Mar 15, 2021
[4 min Read]
General Motors Company is one of the pioneers in the automotive industry with almost a century of pedigree in making vehicles. The company was the largest automaker from 1931 to 2007, with its peak market share in its home market in the U.S at 50 percent.
GM has several brands, which include Cadillac, GMC, Buick, and Chevrolet. It also has manufacturing operations in various countries. It also has a stake in foreign brands such as Jiefang, Baojun, and Wuling.
Evaluating GM's performance and upside potential
GM closed the latest trading session at $54.65, which means that the stock price is currently trading in its upper range. However, some analysts remain optimistic about the company's future and performance. Some analysts that expect GM to continue performing include Dan Levy, a Credit Suisse analyst, and Adam Jonas, Morgan Stanley analyst.
Analyst Price Targets:
Investing heavily in EV production
So, why are the analysts banking on GM's upside potential? The answer has to do with its balance of its current portfolio and the transition towards the EV market. GM still boasts of a robust portfolio of vehicles powered by internal combustion engines. However, it also recognizes the rapidly changing automotive landscape, and as such, it is investing heavily into EVs as the future of the industry.
GM is so committed to the EV market that it plans to invest $27 billion geared towards rolling out 30 EV models in the next four years. Part of that investment will go towards the ongoing construction of a battery production plant in Ohio. The automaker's senior executive Dane Parker revealed that GM is also considering setting up other battery production sights in the U.S.
The aggressive push towards the EV market will also allow the company to align itself with strict emissions regulations, courtesy of the Environmental Protection Agency's executive order recently signed by President Joe Biden. GM plans to complete the transition to 100 percent EV production by 2035.
There have been some concerns that the transition to EVs would hurt traditional ICE vehicle manufacturers, but GM is one of the companies proving that it might not be the case. The transition will require a lot of investment, but GM is optimistic about its ability to rapidly transform its existing production facilities to fit EV manufacturing requirements. This means that it will not have to spend as much as a company kicking off production from the ground-up.
GM's short-term securities and cash amount to $37 billion, while its long-term debt stands at $26 billion and retirement obligations worth $17 billion. This means that the company has a healthy debt-to-equity ratio that is further supported by the fact that it has $37 billion worth of property according to its balance sheet.
The automotive manufacturer's investor base is also another key aspect that supports the positive outlook by investors. Institutional investors constitute the company's biggest investor base. Some of the largest shareholders include Blackrock Inc., which owns 106.30 million GM shares worth roughly $4.43 billion. Berkshire Hathaway Inc holds 72.50 million shares, while Vanguard Group owns 90.64 million GM shares.
The huge collective institutional ownership is a good sign because it indicates that the major investors remain optimistic about its trajectory. If the situation were any different, the big investors would likely start selling off their shareholding in the company.

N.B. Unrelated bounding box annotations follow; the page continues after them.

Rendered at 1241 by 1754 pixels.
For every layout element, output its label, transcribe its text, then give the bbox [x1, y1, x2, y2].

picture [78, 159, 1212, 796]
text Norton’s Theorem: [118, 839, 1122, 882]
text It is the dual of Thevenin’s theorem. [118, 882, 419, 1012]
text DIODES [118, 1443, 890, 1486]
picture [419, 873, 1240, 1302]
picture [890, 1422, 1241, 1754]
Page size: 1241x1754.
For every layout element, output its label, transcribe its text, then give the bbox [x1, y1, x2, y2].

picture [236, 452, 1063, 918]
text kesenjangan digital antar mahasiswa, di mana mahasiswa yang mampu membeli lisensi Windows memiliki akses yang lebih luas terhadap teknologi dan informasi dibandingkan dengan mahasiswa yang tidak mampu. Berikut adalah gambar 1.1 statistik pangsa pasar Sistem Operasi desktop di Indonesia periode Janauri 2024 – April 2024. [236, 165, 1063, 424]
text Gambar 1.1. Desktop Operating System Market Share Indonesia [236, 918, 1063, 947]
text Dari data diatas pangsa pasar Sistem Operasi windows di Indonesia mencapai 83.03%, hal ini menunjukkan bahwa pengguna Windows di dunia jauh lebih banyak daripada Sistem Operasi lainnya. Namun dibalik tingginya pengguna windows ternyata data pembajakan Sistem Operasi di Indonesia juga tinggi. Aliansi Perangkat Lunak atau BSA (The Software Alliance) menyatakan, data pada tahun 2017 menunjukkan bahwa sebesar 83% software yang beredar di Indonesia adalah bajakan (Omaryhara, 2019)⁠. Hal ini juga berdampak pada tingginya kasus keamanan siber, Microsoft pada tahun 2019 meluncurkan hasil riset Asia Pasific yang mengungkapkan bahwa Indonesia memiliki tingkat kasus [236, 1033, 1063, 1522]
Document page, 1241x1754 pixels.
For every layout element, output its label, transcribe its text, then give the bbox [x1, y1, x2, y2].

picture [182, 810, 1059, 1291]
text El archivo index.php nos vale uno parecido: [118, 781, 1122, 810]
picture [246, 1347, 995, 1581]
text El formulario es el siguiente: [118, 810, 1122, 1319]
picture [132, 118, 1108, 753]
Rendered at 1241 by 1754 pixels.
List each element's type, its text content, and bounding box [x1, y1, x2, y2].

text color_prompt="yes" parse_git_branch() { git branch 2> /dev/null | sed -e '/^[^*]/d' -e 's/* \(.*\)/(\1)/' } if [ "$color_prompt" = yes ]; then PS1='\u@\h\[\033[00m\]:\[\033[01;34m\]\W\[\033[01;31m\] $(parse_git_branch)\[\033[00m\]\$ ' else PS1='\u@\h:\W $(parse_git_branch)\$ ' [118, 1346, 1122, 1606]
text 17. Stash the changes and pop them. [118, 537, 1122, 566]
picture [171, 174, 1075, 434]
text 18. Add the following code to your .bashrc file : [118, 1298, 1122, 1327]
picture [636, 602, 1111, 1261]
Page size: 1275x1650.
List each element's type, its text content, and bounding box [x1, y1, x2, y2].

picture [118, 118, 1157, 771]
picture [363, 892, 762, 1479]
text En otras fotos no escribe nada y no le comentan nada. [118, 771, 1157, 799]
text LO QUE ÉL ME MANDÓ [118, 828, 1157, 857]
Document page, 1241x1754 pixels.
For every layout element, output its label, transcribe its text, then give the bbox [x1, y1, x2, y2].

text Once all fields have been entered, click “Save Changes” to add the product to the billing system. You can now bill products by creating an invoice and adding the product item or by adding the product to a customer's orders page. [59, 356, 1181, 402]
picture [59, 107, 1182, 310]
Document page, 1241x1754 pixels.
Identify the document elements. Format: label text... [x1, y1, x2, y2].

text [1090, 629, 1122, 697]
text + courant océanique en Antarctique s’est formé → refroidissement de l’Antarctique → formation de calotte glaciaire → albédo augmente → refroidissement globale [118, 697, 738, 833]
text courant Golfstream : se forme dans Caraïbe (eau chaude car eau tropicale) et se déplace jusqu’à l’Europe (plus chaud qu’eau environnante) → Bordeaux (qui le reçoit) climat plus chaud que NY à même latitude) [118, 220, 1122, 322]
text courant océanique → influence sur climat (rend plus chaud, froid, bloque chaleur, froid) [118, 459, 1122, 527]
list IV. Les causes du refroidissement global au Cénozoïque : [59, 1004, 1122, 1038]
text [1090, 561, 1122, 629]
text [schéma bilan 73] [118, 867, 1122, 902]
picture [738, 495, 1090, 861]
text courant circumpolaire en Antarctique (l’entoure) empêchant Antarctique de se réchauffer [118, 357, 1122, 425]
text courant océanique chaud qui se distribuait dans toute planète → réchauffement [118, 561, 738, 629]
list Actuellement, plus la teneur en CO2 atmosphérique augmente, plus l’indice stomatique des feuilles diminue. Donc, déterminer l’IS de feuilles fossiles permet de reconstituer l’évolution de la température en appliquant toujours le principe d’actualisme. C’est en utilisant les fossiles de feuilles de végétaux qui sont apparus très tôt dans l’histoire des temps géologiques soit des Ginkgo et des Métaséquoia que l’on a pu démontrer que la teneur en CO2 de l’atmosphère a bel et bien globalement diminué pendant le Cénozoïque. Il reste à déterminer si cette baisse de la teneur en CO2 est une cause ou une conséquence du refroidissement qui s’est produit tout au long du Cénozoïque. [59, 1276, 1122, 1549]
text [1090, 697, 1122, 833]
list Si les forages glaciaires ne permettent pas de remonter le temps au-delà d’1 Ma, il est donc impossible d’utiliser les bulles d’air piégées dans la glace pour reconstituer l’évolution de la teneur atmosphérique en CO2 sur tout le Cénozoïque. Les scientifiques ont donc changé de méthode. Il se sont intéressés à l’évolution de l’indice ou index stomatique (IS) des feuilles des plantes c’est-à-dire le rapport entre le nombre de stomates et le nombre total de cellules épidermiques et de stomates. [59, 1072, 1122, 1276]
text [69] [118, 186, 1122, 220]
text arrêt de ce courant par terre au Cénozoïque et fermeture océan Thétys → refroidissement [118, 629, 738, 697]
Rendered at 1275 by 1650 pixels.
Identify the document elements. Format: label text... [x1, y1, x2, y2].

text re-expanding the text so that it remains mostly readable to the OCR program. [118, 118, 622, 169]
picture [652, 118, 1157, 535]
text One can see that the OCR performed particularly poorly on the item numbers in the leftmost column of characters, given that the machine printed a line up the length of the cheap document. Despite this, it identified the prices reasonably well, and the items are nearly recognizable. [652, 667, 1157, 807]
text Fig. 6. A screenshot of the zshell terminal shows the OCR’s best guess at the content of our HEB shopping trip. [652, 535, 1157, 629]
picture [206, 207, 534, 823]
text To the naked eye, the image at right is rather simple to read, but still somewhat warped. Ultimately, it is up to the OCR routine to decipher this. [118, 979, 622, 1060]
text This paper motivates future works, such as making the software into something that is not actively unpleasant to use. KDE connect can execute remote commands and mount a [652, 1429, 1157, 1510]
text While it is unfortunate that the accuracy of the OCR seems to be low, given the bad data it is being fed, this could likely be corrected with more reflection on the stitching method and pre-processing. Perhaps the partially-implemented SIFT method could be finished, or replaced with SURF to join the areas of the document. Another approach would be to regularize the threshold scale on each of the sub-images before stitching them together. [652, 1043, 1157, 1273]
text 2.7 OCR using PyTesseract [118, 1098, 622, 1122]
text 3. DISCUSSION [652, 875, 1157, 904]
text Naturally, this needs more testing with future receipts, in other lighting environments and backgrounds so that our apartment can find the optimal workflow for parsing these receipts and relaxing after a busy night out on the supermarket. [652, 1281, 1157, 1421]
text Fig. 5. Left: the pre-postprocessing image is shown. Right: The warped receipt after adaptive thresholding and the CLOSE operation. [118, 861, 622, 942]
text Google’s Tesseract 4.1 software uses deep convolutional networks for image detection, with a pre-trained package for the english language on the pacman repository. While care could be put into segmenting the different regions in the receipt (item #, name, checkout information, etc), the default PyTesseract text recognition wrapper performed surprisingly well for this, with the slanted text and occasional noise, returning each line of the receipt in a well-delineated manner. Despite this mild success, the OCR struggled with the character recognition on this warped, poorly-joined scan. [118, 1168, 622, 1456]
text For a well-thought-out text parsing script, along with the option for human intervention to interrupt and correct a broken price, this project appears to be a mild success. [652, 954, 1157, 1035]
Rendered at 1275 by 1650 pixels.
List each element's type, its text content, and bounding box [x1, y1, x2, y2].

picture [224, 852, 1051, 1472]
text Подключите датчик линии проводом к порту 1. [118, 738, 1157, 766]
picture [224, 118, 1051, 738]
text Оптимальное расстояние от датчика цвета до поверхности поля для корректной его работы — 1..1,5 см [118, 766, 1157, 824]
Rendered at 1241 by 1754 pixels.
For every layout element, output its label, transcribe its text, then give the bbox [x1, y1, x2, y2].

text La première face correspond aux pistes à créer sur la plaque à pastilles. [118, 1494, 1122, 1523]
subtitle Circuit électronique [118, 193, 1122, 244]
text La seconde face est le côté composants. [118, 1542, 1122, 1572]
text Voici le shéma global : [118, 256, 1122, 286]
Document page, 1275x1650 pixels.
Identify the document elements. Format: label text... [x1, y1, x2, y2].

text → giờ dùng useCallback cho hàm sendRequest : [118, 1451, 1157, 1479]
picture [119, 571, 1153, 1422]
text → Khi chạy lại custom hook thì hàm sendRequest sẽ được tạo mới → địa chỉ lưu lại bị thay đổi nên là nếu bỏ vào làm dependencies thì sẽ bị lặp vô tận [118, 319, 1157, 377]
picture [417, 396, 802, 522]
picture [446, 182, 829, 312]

The ongoing semiconductor shortage has affected many automotive manufacturers' production activities, but the situation has somewhat favored GM. The company announced that it would temporarily shut down some of its plants that make crossovers in Mexico, Canada, and Kansas. The company also revealed that it would prioritize production to corvettes, SUVs, and trucks, which currently constitute its best-selling and most profitable segments.
The shutdowns will reduce production costs, while the priority production will allow the company to focus on its strengths. The automaker also announced a partnership with Navistar International Corp through which it will provide fuel-cell-powered heavy-duty vehicles. The announcement aligns with the company's transition to vehicles powered by cleaner energy.
GM executives believe that the company is on the right track, especially with the growing demand for electric vehicles and the incoming strict emissions regulations. It is also not worried about Tesla, which is already miles ahead in terms of production. The market for EVs is huge, which means there is plenty of growth to be had, and GM is ready to tap into that growth.